Prompt Engineering: The Magic Wand for Special Tasks

What is it?

Prompt Engineering is a technique used to get specific outputs from AI models. Unlike chatbots, these AI systems don't engage in back-and-forths but perform tasks based on short instructions, known as prompts.

Key Features:

  1. Precision Control: You can get exactly what you want by giving the AI specific instructions. For example, you can ask it to write an email summarizing a meeting or generate a piece of artwork.

  2. One Tool, Many Uses: The same AI model can be used for a variety of tasks. Today's advanced models can write code, translate languages, and even compose music, all based on how they are prompted.

  3. Context Limitations: These AI models don't remember past interactions, so each prompt has to be self-contained and clear.

  4. Set and Forget: Once you've set up your prompts, the AI can generate outputs without needing further human intervention, making it highly scalable.

Conversation Design vs. Prompt Engineering: The Showdown

Keeping the Conversation Going vs. One-Off Tasks

Conversation Design excels in situations where a continuous dialogue is needed. It keeps track of the conversation and provides coherent and contextually appropriate responses. On the other hand, Prompt Engineering is excellent for specific, one-off tasks where you need a particular output.

Flexibility in Responses

Prompt Engineering allows for a high degree of flexibility. You can modify your prompts to get different kinds of outputs. In contrast, Conversation Design is more rigid and may require substantial changes to adapt to new user needs. This is especially important for users who try to "test" the bot by injecting complicated and convoluted questions in order to try to trick the bot into saying something it was not designed to say or to perform a task it was not designed to do.

Human Involvement

Conversation Design often relies on human feedback for improvement. It's a continuous process of refinement. Prompt Engineering, once set up, requires minimal human oversight, making it more cost-effective at scale.

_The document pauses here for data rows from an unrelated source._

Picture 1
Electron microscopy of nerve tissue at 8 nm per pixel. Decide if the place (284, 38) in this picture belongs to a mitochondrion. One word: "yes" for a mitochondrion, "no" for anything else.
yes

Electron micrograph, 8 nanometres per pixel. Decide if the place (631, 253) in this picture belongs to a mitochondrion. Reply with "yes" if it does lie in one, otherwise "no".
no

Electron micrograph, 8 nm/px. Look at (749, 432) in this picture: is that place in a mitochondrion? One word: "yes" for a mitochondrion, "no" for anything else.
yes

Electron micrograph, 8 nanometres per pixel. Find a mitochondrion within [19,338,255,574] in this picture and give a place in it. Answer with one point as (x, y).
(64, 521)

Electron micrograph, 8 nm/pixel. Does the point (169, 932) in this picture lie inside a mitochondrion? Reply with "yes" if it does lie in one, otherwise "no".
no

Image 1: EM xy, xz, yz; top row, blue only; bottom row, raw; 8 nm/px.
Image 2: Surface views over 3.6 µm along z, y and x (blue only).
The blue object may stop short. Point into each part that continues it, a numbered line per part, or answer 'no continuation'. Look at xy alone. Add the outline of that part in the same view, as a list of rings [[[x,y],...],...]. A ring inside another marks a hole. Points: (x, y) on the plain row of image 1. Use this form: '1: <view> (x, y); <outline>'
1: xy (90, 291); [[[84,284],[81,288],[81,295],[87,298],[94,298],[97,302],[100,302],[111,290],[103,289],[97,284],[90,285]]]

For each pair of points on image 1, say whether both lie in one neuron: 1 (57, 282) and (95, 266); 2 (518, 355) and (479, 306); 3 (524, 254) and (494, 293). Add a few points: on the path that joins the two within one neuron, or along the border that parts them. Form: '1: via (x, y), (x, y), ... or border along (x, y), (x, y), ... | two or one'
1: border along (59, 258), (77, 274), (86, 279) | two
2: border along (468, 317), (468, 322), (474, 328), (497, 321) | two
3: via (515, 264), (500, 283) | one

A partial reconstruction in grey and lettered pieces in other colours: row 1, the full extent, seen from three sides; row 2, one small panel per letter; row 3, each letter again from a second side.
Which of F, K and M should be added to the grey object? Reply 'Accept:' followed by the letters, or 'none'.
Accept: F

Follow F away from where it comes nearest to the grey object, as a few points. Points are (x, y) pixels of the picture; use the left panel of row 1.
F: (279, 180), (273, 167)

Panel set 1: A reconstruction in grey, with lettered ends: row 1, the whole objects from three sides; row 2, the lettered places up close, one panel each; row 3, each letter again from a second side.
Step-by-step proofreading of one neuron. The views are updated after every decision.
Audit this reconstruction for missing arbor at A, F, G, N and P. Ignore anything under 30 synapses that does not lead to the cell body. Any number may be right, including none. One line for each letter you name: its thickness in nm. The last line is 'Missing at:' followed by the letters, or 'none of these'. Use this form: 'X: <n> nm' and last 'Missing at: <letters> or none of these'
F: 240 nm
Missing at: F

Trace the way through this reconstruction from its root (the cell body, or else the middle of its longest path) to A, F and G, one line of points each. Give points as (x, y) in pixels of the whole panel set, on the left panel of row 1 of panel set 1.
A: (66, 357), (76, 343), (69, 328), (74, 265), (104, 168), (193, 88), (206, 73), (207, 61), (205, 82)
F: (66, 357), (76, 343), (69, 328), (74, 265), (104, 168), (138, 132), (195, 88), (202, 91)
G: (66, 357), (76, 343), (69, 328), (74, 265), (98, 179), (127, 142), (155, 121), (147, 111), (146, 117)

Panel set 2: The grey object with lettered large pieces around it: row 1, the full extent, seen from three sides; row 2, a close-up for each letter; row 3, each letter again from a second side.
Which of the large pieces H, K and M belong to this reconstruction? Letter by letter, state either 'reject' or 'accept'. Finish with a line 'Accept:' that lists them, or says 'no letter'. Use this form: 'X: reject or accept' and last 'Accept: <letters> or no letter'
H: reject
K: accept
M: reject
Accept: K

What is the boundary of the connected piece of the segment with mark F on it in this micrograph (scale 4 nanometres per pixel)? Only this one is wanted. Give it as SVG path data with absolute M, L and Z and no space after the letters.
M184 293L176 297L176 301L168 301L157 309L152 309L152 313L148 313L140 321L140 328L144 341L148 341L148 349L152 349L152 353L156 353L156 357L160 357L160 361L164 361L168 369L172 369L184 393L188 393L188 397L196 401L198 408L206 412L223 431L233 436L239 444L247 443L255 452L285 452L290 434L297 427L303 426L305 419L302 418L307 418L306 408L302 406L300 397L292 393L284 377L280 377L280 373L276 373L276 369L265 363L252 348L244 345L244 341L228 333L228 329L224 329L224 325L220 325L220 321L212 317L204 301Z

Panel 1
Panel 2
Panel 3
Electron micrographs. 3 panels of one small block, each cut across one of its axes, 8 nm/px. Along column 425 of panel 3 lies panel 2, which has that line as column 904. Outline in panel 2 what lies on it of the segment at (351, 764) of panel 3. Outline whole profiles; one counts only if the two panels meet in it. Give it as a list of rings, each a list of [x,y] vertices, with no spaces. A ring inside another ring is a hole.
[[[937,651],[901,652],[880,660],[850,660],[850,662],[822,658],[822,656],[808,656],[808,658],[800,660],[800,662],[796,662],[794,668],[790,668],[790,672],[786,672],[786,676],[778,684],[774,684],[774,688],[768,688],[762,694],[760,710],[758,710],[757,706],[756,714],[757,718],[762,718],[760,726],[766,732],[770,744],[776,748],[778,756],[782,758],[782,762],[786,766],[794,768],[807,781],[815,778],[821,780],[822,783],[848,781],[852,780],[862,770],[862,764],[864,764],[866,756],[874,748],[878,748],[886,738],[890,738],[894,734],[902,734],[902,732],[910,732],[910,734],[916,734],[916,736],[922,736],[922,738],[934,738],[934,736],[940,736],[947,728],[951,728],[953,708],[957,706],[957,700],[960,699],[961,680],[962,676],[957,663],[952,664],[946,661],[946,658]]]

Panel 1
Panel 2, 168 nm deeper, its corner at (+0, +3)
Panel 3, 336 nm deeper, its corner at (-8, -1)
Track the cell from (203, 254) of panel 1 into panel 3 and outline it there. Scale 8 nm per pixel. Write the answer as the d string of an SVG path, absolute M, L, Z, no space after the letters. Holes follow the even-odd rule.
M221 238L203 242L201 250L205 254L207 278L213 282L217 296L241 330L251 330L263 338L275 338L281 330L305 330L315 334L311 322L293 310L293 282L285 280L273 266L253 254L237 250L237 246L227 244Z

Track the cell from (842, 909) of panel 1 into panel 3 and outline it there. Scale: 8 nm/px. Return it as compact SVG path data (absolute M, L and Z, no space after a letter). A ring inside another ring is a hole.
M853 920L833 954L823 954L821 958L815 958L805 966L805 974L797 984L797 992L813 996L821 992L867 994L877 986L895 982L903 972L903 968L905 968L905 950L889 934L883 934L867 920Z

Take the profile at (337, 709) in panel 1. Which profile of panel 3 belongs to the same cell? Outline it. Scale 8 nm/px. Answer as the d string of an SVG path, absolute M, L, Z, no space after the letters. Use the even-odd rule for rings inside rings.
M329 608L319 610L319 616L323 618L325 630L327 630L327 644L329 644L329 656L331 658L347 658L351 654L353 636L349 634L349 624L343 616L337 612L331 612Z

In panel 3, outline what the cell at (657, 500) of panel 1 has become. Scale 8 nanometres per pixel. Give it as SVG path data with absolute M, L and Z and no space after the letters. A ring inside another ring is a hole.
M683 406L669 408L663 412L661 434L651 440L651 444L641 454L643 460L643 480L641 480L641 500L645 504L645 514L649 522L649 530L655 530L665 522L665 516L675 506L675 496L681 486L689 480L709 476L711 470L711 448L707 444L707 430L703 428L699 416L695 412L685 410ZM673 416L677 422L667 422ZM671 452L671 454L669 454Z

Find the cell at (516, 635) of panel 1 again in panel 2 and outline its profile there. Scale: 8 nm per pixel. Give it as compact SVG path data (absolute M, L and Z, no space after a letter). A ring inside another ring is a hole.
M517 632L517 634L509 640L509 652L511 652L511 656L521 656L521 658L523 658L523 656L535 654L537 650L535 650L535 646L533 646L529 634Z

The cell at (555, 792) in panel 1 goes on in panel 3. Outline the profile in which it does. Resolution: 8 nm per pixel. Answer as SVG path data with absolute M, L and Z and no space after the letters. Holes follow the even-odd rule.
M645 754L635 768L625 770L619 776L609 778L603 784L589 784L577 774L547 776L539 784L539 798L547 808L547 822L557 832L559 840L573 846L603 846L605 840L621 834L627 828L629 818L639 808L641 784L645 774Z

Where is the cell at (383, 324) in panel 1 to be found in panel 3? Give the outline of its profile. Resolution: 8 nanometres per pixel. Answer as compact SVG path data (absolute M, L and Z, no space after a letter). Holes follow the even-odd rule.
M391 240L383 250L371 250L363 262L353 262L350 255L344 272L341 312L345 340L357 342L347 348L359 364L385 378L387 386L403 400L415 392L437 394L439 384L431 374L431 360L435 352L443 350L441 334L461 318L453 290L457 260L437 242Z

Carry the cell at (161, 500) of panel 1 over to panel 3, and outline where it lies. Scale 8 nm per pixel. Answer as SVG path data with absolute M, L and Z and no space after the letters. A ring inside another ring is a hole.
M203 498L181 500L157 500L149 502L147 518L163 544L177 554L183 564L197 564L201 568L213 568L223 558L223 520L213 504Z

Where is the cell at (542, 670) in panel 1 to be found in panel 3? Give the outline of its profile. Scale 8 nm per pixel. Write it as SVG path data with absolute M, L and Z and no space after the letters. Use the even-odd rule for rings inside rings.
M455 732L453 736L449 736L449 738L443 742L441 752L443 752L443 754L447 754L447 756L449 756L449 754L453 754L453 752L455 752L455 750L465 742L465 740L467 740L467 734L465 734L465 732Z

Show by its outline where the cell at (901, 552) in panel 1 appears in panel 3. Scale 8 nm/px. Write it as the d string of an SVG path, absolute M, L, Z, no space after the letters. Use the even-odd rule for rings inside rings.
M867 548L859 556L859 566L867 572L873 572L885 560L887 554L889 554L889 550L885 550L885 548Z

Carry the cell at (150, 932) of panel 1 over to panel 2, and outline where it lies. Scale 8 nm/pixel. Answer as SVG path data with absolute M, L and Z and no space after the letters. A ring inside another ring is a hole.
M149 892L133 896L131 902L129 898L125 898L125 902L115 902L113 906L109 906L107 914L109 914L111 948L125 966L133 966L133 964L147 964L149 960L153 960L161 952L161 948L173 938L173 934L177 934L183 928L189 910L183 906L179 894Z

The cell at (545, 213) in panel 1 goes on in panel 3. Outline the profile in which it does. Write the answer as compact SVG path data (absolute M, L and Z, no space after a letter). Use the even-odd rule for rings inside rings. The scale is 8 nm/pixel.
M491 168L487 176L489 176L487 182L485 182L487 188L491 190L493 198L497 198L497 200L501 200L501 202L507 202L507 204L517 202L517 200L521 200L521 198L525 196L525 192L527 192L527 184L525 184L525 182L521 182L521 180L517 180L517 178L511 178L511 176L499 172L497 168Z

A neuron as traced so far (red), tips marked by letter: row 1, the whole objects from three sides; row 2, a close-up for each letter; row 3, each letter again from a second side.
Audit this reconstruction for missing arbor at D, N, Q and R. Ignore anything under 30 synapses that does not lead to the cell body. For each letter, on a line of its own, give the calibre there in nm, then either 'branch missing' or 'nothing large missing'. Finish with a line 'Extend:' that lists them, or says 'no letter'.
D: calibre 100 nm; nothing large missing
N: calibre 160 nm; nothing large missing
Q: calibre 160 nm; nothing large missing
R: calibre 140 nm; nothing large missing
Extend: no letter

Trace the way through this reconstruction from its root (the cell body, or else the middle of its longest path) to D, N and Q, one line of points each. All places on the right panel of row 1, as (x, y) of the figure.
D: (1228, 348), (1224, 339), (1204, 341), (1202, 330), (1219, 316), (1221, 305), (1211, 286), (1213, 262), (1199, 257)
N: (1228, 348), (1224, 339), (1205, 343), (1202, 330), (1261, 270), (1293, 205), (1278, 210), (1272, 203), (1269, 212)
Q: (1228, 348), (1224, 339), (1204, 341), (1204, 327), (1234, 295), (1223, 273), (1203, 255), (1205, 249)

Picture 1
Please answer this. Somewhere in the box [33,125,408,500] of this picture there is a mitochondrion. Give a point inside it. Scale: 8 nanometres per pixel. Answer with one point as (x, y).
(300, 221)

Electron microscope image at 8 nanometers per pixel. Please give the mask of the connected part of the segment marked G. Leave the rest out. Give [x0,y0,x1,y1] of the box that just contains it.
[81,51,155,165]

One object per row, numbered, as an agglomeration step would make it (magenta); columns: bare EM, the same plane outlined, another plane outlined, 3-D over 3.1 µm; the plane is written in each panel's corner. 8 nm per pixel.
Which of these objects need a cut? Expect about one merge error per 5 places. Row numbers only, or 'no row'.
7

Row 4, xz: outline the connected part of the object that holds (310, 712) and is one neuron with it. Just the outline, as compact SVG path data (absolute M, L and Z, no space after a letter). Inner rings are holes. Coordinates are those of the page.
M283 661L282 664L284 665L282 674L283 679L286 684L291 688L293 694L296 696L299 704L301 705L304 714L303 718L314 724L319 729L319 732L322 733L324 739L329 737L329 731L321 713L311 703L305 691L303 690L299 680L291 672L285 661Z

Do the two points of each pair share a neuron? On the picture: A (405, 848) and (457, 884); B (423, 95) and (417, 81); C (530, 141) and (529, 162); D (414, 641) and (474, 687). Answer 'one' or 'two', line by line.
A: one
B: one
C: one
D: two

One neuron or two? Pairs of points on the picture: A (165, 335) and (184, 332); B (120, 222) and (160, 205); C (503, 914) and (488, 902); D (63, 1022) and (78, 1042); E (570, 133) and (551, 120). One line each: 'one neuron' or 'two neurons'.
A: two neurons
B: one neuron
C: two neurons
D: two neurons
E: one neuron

Open Conversations vs. Task-Oriented

Conversation Design is better suited for open-ended interactions that require a dialogue. Prompt Engineering is more focused on task-specific outputs, making it ideal for specialized applications.


Both Conversation Design and Prompt Engineering play crucial roles in making AI more accessible and user-friendly. While Conversation Design aims to make AI your conversational partner, Prompt Engineering focuses on turning AI into a multi-talented assistant that can perform a wide range of tasks. Understanding these techniques can not only demystify how AI works but also help you make the most of the AI-powered tools and services you use every day.